The Center for Retirement Research (CRR) at Boston College created the index and defines "at risk" to mean those households projected to fall at least 10 percent short of their income target in retirement.
The organization assumed a base target of 73 percent of one's pre-retirement income for all households. In other words, a household with $100,000 in annual income before retirement should be able to generate $73,000 from all sources, including savings, Social Security and pensions. Targets, however, vary according to marital status, gender and income.
Those most at risk of missing their goal, according to CRR:
Low-income Gen Xers (born between 1965 and 1972): 60 percent are at risk of having insufficient funds in retirement.

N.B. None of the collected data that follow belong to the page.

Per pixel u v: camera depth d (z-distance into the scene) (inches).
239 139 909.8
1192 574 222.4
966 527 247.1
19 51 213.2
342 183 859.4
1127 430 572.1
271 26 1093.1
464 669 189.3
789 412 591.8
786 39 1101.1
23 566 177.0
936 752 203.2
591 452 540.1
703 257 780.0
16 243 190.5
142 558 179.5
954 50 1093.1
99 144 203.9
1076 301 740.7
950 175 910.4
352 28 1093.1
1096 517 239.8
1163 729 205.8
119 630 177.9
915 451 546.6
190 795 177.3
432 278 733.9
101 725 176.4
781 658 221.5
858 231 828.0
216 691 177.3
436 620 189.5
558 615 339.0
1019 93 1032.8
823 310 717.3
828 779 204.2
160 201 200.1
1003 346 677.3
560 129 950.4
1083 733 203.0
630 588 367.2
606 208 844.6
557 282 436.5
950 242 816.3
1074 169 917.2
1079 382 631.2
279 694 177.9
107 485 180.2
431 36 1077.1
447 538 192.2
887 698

Low-income late boomers (born 1955-1964): 54% are at risk.
Middle-income GenXers: 46% are at risk.
Two-earner GenX couples: 53% at risk, since they often receive less generous Social Security benefits than one-earner couples.
Single GenX women: 52% at risk, since they are more likely to be in the bottom third of income earners.
But those percentages could be reduced by doing one of two things: "Even relatively modest adjustments - working two extra years or saving 3 percent more - can substantially improve retirement security," said CRR director Alicia H. Munnell in a statement.
For example, according to CRR's calculations, Gen Xers who save an additional 3 percent of income every year can reduce the percentage of GenX households at risk by 11 percentage points.
Why risk rates are high
There are several reasons so many working-age households are at risk, CRR notes.
Life expectancy is on the rise.
Defined-benefit pensions are on the decline.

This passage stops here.